-- Opening Marker --

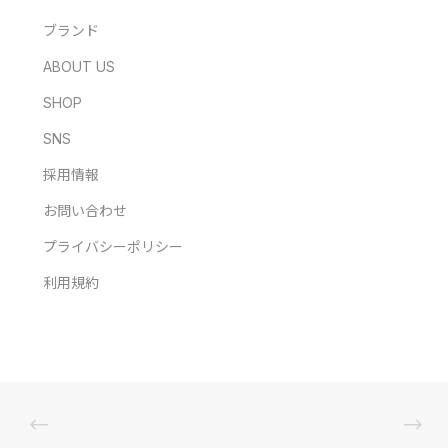
ブランド
ABOUT US
SHOP
SNS
採用情報
お問い合わせ
プライバシーポリシー
利用規約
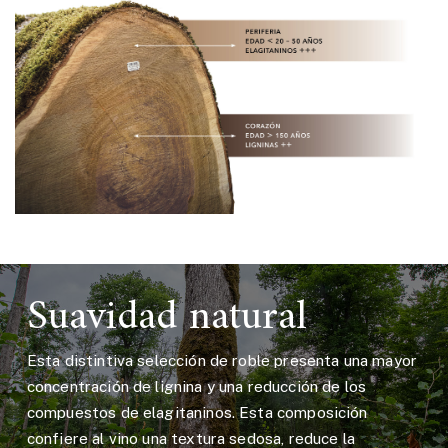
Suavidad natural
Esta distintiva selección de roble presenta una mayor
concentración de lignina y una reducción de los
compuestos de elagitaninos. Esta composición
confiere al vino una textura sedosa, reduce la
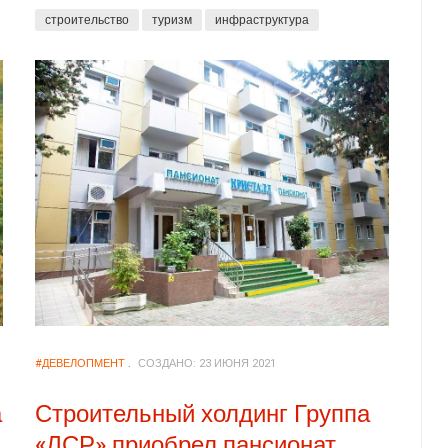
строительство
туризм
инфраструктура
#ДЕВЕЛОПМЕНТ
СОЗДАНО: 23 ИЮНЯ 2021
а
Строительный холдинг Группа
«ЛСР» приобрел пансионат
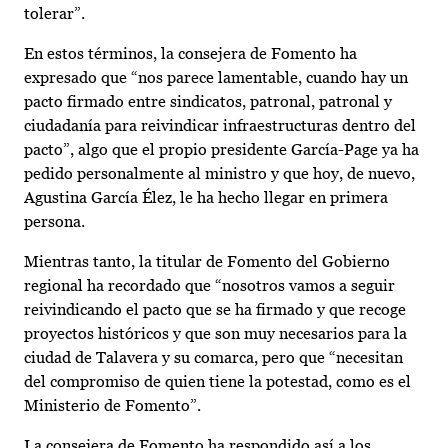
tolerar”.
En estos términos, la consejera de Fomento ha
expresado que “nos parece lamentable, cuando hay un
pacto firmado entre sindicatos, patronal, patronal y
ciudadanía para reivindicar infraestructuras dentro del
pacto”, algo que el propio presidente García-Page ya ha
pedido personalmente al ministro y que hoy, de nuevo,
Agustina García Élez, le ha hecho llegar en primera
persona.
Mientras tanto, la titular de Fomento del Gobierno
regional ha recordado que “nosotros vamos a seguir
reivindicando el pacto que se ha firmado y que recoge
proyectos históricos y que son muy necesarios para la
ciudad de Talavera y su comarca, pero que “necesitan
del compromiso de quien tiene la potestad, como es el
Ministerio de Fomento”.
La consejera de Fomento ha respondido así a los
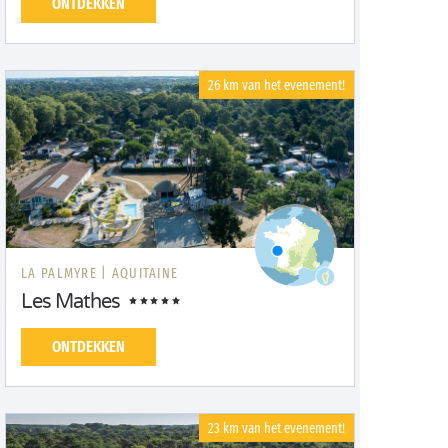
ONTDEKKEN
26 km van het evenement!
LA PALMYRE |
AQUITAINE
Les Mathes
ONTDEKKEN
23 km van het evenement!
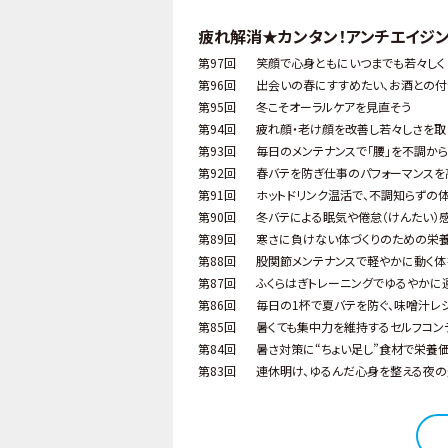
疲れ解消★カンタン！アンチエイジ
第97回
笑顔で心身ともにいつまでも若々しく
第96回
出会いの春にすすめたい、お酒との付
第95回
冬こそオーラルケアを見直そう
第94回
疲れ顔・老け顔を改善し若々しさを取
第93回
毎日のメンテナンスで「腰」を不調か
第92回
春バテを防ぎ仕事のパフォーマンス
第91回
ホットドリンク温活で、不調知らずの体
第90回
冬バテによる眠気や倦怠（けんたい）
第89回
寒さに負けない体づくりのための栄
第88回
股関節メンテナンスで軽やかに動く体
第87回
ふくらはぎトレーニングでゆるやかに
第86回
毎日の1杯で夏バテを防ぐ、味噌汁レ
第85回
暑くても集中力を維持するセルフコン
第84回
暑さ対策に“ちょい足し”食材で栄養価
第83回
連休明け、ゆるんだ心身を整える夜の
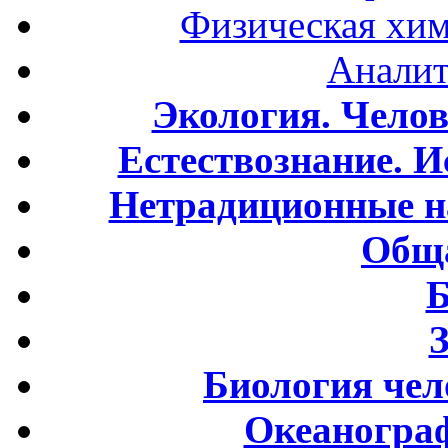
Физическая хим
Аналит
Экология. Чело
Естествознание. И
Нетрадиционные н
Обща
Б
Биология чел
Океаногра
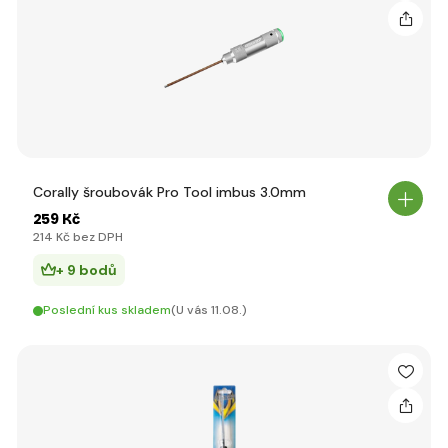
Corally šroubovák Pro Tool imbus 3.0mm
259 Kč
214 Kč bez DPH
+ 9 bodů
Poslední kus skladem
(U vás 11.08.)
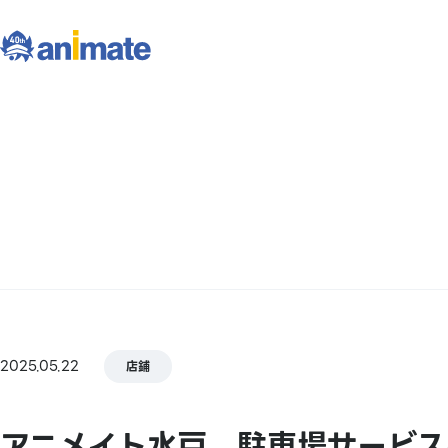
2025.05.22
店鋪
アニメイト水戸 駐車場サービス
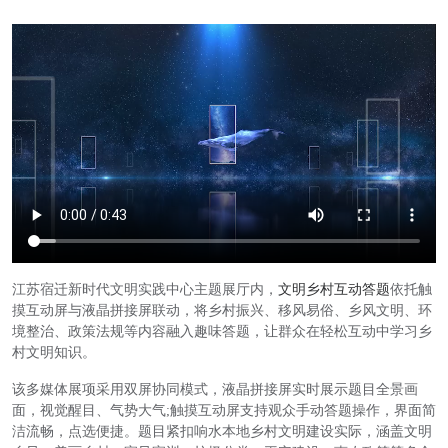
江苏宿迁新时代文明实践中心主题展厅内，
文明乡村互动答题
依托触
摸互动屏与液晶拼接屏联动，将乡村振兴、移风易俗、乡风文明、环
境整治、政策法规等内容融入趣味答题，让群众在轻松互动中学习乡
村文明知识。
该多媒体展项采用双屏协同模式，液晶拼接屏实时展示题目全景画
面，视觉醒目、气势大气;触摸互动屏支持观众手动答题操作，界面简
洁流畅，点选便捷。题目紧扣响水本地乡村文明建设实际，涵盖文明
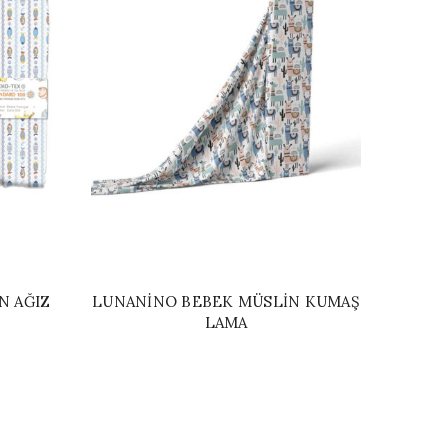
N AĞIZ
LUNANINO BEBEK MÜSLIN KUMAŞ
LUNA
T
LAMA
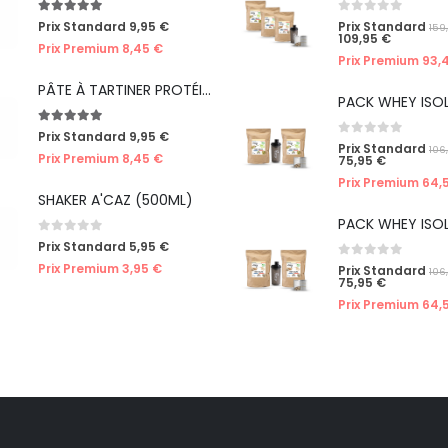
5.00
out of 5
0
out of 5
Prix Standard
9,95
€
Prix Standard
159
109,95
€
Prix Premium
8,45
€
Prix Premium
93,
PÂTE À TARTINER PROTÉINÉE CRÈME DE NOISETTES
5.00
out of 5
Prix Standard
9,95
€
0
out of 5
Prix Standard
106
Prix Premium
8,45
€
75,95
€
Prix Premium
64,
SHAKER A'CAZ (500ML)
0
out of 5
Prix Standard
5,95
€
0
out of 5
Prix Premium
3,95
€
Prix Standard
106
75,95
€
Prix Premium
64,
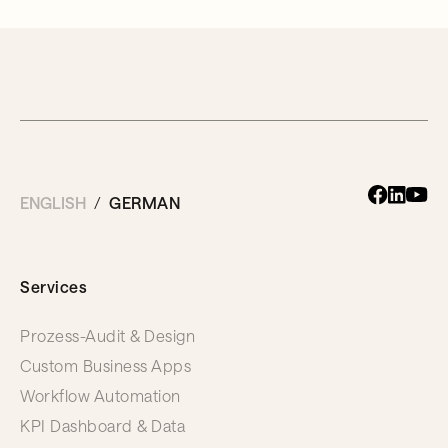
ENGLISH
GERMAN
Services
Prozess-Audit & Design
Custom Business Apps
Workflow Automation
KPI Dashboard & Data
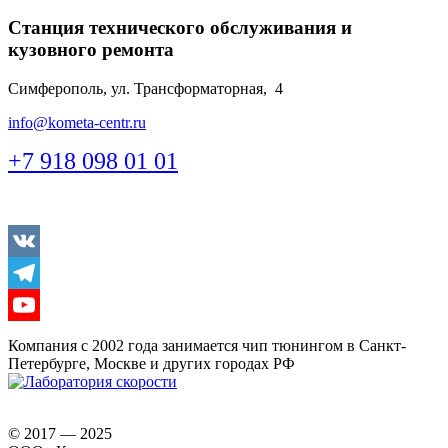
Станция технического обслуживания и
кузовного ремонта
Симферополь, ул. Трансформаторная, 4
info@kometa-centr.ru
+7 918 098 01 01
Vkontakte
Telegram
Youtube
Компания с 2002 года занимается чип тюнингом в Санкт-
Петербурге, Москве и других городах РФ
© 2017 — 2025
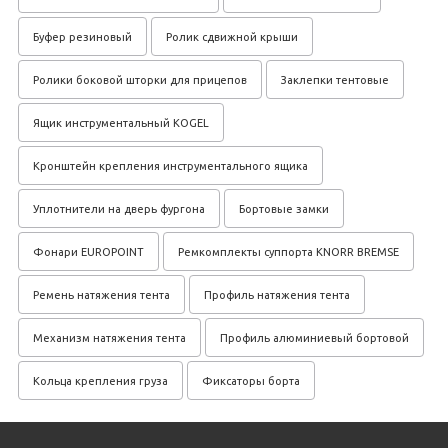
Буфер резиновый
Ролик сдвижной крыши
Ролики боковой шторки для прицепов
Заклепки тентовые
Ящик инструментальный KOGEL
Кронштейн крепления инструментального ящика
Уплотнители на дверь фургона
Бортовые замки
Фонари EUROPOINT
Ремкомплекты суппорта KNORR BREMSE
Ремень натяжения тента
Профиль натяжения тента
Механизм натяжения тента
Профиль алюминиевый бортовой
Кольца крепления груза
Фиксаторы борта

-- Closing Marker --

### What is required
Word for word, restate the line with "Бортовые замки" and all remaining lines of the material, stopping only at the final line.

### Worked solution
Бортовые замки
Фонари EUROPOINT
Ремкомплекты суппорта KNORR BREMSE
Ремень натяжения тента
Профиль натяжения тента
Механизм натяжения тента
Профиль алюминиевый бортовой
Кольца крепления груза
Фиксаторы борта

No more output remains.